A 2016 review published in The Lancet claims that the side effects of taking statins are widely exaggerated, and that the drugs are safe and effective. The review concluded that the benefits of statins outweigh the risks of an adverse reaction.
In 2015, researchers from the Centers for Disease Control and Prevention (CDC) examined data from the 2005-2012 National Health and Nutrition Examination Surveys and discovered that almost half of people eligible for cholesterol-lowering medications were not taking them.
Statins have been researched for use in other conditions. Recent research shows that statins may reduce the risk of venous thromboembolism by 15 to 25 percent and Alzheimer’s disease by 12 to 15 percent.

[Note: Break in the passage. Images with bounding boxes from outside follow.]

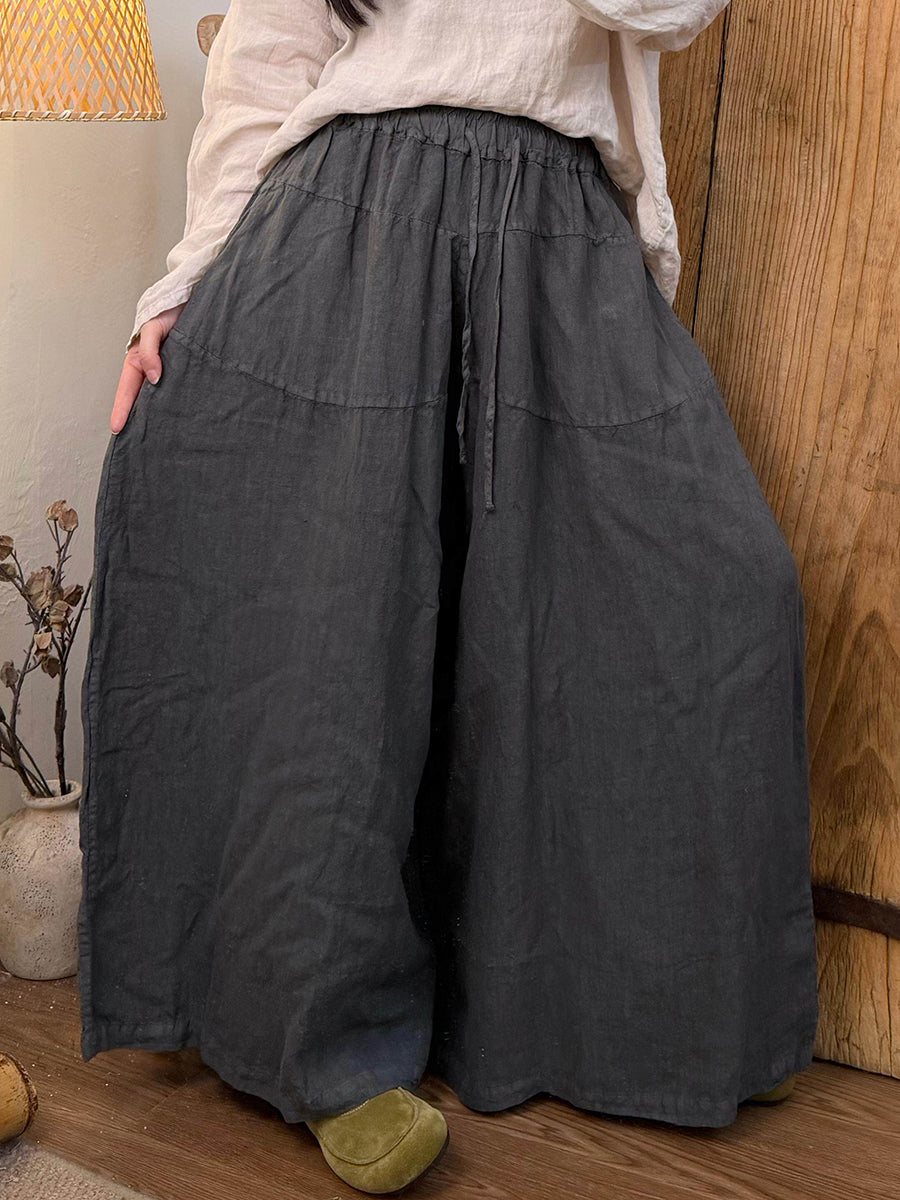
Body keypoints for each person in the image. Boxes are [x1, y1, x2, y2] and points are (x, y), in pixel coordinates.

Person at [79, 1, 820, 1193]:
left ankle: (671, 1007)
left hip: (562, 225)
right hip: (346, 216)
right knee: (336, 638)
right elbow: (267, 60)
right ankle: (328, 1054)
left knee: (716, 590)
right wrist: (182, 282)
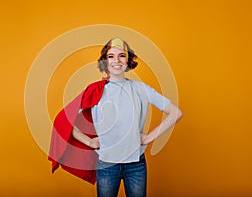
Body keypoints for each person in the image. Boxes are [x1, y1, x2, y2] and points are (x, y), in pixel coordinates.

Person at [49, 37, 183, 197]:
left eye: (122, 55)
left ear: (128, 61)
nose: (116, 60)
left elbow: (175, 112)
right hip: (107, 164)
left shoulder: (140, 89)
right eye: (111, 56)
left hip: (136, 165)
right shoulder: (95, 91)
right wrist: (90, 142)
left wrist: (147, 138)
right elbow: (63, 120)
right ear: (105, 62)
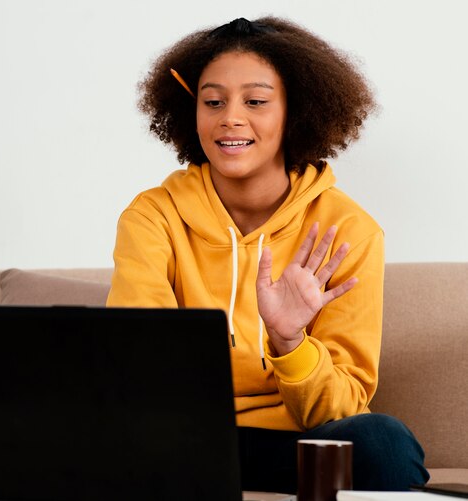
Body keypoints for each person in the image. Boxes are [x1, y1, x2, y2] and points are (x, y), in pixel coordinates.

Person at [106, 16, 429, 493]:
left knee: (383, 442)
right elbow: (134, 371)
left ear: (295, 112)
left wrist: (290, 341)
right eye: (212, 102)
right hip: (185, 443)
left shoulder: (350, 230)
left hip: (298, 444)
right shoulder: (153, 216)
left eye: (255, 101)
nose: (230, 118)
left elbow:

The mounting research appears to overturn debate around statins and aims to reassure doctors and patients that the risks of not taking statins – heart attack or stroke – far outweigh concerns about side effects associated with the drug. Serious side effects are rare. Study authors agree that the substantial proven benefits of statins have been compromised by “serious misrepresentations of the evidence for its safety.”
Evidence illustrates that, at a population level, statins are safe and effective. If you have a history of heart disease or stroke, it is likely that you will be prescribed a statin without consideration for cholesterol levels. For people who do not have any known cardiovascular disease, a doctor will assess your 10-year and lifetime risk for heart attack and stroke using a validated risk model.
Lifestyle changes – including smoking cessation, following a healthful diet, and taking part in regular physical activity – can help to prevent or delay cardiovascular disease.
Before starting statin therapy, it is important to discuss the potential benefits, risks, monitoring plans, and management of other risk factors with your physician.